Try it ::
Report every line in the entries below that contains the word "category" by copying each such line in full. Matching is case-sensitive.

Exercise inputs ::
-- Opening Marker --

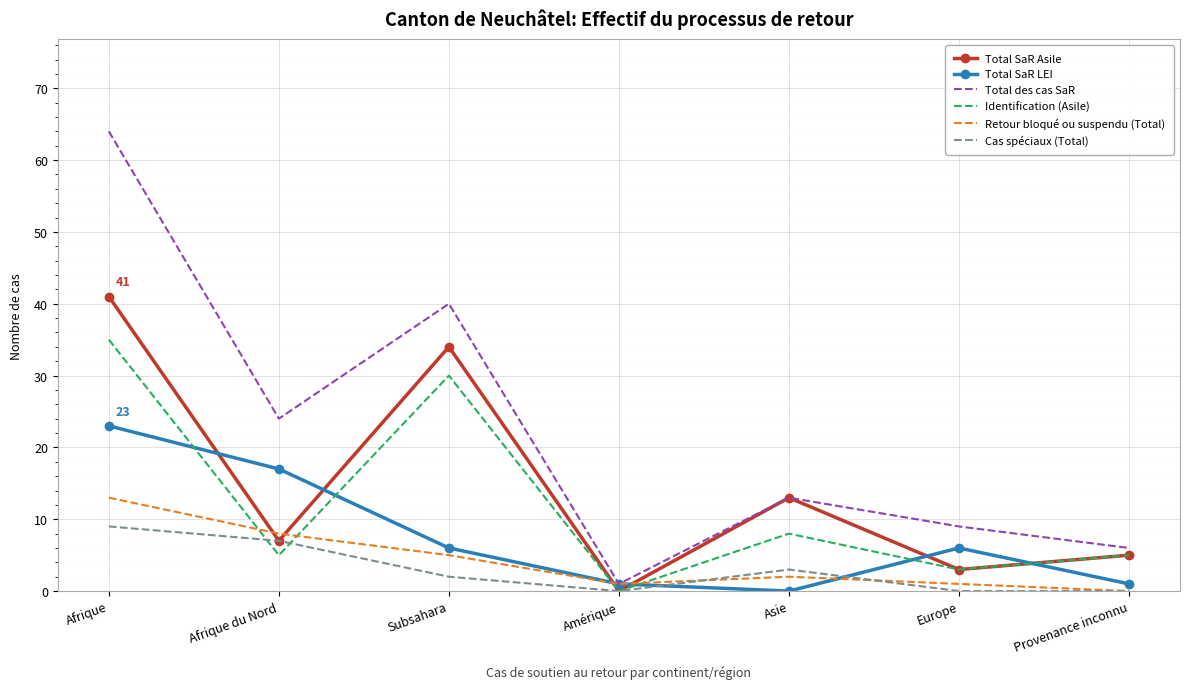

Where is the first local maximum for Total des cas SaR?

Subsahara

-- Closing Marker --
-- Opening Marker --

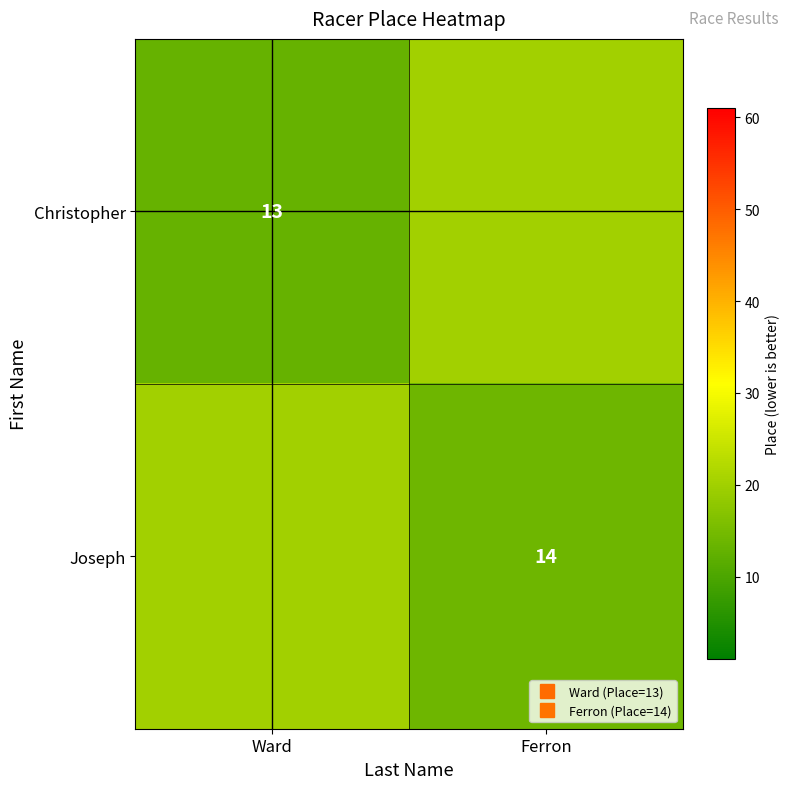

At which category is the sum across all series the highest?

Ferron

-- Closing Marker --
-- Opening Marker --

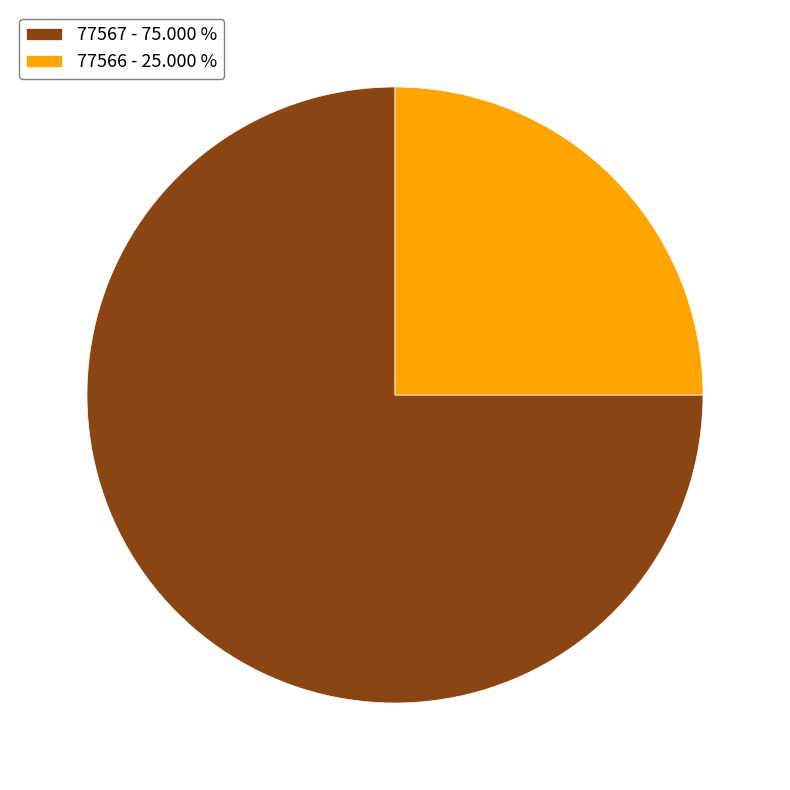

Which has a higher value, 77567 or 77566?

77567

-- Closing Marker --

Response to the task ::
At which category is the sum across all series the highest?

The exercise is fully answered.